Ekco Cloud Ltd
- Company type: Private
- Industry: IT
- Founded: 2017 in Dublin, Republic of Ireland
- Founders: Eoin Blacklock and Jonathan Crowe
- Headquarters: Malahide, Dublin, Republic of Ireland
- Key people: Eoin Blacklock Jonathan Crowe Don Robert
- Number of employees: 1000
- Website: www.ek.co

= Ekco Cloud =

Irish IT Cloud and Cybersecurity company

Ekco Cloud Ltd, trading as EKCO, is an IT cloud based services provider headquartered in Dublin, Republic of Ireland. The business was founded in 2017 as Internet Corp. by Eoin Blacklock and Jonathan Crowe, before rebranding as EKCO in 2020.

==History==
Eoin Blacklock and Jonathan Crowe created the business in 2017, after previously setting up KeepItSafe, an IT cloud computing business. KeepItSafe was sold to US internet business J2 Global in 2010. Blacklock and Crowe stayed on at J2 Global, growing the business until they departed in 2016. When registering the business, they had planned to call the business Evil Internet Corp. as an inside joke about taking over the world referencing Austin Powers, but dropped the Evil when completing the registration. The new business was funded by €8 million brought in by IBI Corporate Finance, with a further €16 million provided by Ulster Bank. A further €8.4 million was raised by ACT Venture Capital in 2019. The finance raised was used to purchase four businesses in Netherlands, four in the United Kingdom, including Cloudhelix, and Datastring in Ireland over the first 2 1/2 years of operation. By 2020, the company provided cloud services to blue chip companies such as PostNL, Heineken, Schiphol airport in Amsterdam and CPL Resources and in February of that year renamed themselves as EKCO.

In 2021, EKCO purchased CTI Global, a cloud infrastructure and IT security firm owned by Denis O'Brien. The company grew further in June 2021 by purchasing cybersecurity provider Kontex Security, which with its earlier purchases of Ward Solutions and Caveo Systems, made it the second largest Irish owned business in the cybersecurity market. This was followed up in August with the purchase of cloud services business Unity Technology Solutions, increasing EKCO's annual turnover to €103 million. In October 2022, Corten Capital, a London-based private equity firm became its majority shareholder when they purchased a stake worth €300 million.
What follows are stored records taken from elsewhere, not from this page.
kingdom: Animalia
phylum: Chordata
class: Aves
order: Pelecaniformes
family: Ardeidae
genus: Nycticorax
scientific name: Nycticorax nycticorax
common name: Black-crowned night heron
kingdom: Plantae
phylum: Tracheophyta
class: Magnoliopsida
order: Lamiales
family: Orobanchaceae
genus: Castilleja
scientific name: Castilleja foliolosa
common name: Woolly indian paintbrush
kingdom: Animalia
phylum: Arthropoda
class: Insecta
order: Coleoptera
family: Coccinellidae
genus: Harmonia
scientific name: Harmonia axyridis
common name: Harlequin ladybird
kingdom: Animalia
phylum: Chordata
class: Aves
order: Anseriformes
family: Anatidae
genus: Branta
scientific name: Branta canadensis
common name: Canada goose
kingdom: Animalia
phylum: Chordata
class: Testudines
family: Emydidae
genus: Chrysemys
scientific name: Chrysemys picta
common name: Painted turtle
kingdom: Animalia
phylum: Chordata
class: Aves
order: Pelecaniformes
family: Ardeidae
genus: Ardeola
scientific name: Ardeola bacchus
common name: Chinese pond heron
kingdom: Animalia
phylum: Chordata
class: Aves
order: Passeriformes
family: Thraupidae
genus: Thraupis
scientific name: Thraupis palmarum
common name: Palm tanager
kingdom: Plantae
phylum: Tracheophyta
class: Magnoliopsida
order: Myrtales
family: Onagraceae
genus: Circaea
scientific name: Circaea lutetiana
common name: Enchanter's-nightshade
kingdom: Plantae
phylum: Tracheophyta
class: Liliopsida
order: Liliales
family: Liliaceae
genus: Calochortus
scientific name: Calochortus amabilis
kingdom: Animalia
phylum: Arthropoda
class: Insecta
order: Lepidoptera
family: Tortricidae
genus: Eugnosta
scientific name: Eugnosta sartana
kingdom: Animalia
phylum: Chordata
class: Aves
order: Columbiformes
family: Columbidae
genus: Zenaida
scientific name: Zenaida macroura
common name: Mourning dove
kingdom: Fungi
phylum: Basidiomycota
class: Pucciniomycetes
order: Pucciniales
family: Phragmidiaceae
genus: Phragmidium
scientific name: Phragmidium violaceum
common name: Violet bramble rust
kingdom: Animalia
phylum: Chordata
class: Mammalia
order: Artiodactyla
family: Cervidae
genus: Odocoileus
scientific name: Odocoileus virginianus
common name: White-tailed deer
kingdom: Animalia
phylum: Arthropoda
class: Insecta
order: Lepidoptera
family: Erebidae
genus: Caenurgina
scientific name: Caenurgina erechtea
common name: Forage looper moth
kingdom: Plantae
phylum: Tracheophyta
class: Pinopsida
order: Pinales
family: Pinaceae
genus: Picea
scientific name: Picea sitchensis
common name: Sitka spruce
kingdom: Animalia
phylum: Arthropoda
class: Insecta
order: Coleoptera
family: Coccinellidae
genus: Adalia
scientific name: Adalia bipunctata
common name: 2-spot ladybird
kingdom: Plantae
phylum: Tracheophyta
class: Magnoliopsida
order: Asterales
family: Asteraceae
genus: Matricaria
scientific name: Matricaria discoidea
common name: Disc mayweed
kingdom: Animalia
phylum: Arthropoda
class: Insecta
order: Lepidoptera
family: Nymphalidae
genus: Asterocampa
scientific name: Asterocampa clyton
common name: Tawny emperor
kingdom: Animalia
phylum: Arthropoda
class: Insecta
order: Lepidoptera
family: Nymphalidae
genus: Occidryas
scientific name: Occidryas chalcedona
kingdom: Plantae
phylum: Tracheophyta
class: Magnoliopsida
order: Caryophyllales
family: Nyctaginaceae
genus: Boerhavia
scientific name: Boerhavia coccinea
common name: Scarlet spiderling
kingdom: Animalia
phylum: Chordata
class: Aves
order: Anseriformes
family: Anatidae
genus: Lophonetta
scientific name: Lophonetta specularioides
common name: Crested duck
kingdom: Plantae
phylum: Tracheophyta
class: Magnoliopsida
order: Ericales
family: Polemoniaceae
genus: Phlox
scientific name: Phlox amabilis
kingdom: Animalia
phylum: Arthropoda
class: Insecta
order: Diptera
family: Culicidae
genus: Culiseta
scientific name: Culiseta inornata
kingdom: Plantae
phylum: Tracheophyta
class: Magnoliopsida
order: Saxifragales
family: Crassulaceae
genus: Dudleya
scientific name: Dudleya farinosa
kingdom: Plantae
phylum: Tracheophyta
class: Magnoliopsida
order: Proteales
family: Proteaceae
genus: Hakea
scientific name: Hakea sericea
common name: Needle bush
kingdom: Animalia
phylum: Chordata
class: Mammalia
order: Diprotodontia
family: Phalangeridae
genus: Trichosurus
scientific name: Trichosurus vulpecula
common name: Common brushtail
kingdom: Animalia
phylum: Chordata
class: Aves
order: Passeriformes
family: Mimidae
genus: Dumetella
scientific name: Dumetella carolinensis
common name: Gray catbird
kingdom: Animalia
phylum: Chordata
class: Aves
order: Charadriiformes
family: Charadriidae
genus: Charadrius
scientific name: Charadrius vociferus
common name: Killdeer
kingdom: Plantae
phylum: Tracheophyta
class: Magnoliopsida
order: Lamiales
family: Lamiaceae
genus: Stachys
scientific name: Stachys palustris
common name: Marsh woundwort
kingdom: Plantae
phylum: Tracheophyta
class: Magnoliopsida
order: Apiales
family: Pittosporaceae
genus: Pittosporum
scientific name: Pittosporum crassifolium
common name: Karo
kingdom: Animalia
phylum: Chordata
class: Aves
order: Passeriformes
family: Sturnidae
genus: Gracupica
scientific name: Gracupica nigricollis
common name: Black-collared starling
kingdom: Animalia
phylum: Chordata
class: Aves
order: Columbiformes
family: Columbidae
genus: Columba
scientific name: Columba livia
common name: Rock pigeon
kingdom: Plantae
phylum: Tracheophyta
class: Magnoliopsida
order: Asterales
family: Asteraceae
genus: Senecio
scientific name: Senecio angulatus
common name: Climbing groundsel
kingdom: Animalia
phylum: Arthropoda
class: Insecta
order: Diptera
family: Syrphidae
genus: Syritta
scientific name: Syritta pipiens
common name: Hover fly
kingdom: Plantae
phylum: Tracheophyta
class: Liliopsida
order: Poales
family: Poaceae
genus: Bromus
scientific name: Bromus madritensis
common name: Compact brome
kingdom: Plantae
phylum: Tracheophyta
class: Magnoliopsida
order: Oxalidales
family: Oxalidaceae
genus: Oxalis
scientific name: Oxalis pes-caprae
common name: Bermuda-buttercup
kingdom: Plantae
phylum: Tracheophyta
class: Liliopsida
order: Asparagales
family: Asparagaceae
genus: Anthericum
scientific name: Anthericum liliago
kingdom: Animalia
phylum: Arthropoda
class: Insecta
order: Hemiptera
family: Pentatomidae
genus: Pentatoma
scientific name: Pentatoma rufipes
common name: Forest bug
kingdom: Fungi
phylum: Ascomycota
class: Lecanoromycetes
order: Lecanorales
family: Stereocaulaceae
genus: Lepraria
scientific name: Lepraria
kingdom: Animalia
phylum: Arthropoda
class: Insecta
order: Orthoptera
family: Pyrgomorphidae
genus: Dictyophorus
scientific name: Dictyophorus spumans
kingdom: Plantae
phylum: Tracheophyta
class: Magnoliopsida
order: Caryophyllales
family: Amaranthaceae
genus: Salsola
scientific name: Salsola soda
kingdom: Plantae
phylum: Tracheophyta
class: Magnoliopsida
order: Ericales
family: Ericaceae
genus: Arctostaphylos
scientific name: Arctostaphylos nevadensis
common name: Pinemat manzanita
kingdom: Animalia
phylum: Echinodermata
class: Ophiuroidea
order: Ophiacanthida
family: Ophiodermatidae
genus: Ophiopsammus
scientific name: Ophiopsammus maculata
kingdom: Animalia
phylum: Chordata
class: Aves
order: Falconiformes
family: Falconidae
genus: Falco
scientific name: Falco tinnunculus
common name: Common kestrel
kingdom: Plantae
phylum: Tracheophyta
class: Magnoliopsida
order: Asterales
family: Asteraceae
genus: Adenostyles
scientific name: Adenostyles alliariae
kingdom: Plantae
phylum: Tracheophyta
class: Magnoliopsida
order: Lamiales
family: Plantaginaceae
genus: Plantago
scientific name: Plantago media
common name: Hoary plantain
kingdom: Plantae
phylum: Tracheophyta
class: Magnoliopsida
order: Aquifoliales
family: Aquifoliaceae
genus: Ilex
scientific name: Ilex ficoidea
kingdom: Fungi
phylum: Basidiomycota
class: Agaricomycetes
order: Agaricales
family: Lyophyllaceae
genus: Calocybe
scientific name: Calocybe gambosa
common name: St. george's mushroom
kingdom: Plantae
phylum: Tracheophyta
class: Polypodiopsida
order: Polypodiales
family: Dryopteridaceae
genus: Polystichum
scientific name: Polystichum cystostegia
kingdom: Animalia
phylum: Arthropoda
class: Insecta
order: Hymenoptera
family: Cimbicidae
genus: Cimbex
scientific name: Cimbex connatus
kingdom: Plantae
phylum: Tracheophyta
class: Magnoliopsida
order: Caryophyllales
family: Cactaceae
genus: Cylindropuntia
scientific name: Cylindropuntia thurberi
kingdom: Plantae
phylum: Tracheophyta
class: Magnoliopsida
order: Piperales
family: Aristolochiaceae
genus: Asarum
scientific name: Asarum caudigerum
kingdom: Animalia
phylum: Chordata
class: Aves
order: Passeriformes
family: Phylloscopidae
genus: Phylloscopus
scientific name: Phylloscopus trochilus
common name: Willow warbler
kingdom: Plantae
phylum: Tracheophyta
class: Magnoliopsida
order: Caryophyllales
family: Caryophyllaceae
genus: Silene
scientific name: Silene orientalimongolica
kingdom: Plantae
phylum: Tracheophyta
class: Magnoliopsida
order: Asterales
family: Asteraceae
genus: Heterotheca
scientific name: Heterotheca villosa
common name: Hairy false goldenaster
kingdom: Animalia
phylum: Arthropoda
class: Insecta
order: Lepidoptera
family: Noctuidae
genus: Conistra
During February 2023, EKCO, Microsoft and the National Cyber Security Centre collaborated to launch a new Secure Configuration Framework for Microsoft Office 365. EKCO continued with their purchasing spree, buying Waterford based Radius Technologies, which specialised in end-to-end IT services for small to medium-sized businesses, and iSYSTEMS, a cloud migration and cyber security services company, making EKCO one of the fastest-growing managed cloud and security services providers in Europe. The purchase was followed up in December by buying Milton Keynes based Bluecube, an IT security services company, taking their employee count to 860 and revenue to over €150 million. In the same month, Don Robert, the chair of the London Stock Exchange and a co-founder of EKCO's largest shareholder Corten Capital, became chairman of the company while EKCO became Ireland's first IT cloud provider to be awarded Microsoft Managed Service Provider achieving all four of the Microsoft security specialisations. In April 2024, EKCO continued the purchasing streak by buying CTS Group, a provider of cloud and managed IT services to law firms and barristers in Britain and Ireland that had gone into administration. The purchase had taken EKCO staff numbers to over 1000.

In May 2025, Ekco appointed industry veteran Ben Savage as their new chief executive officer. A week later, Ekco announced the purchase of Manchester-based cyber security consultancy Predatech.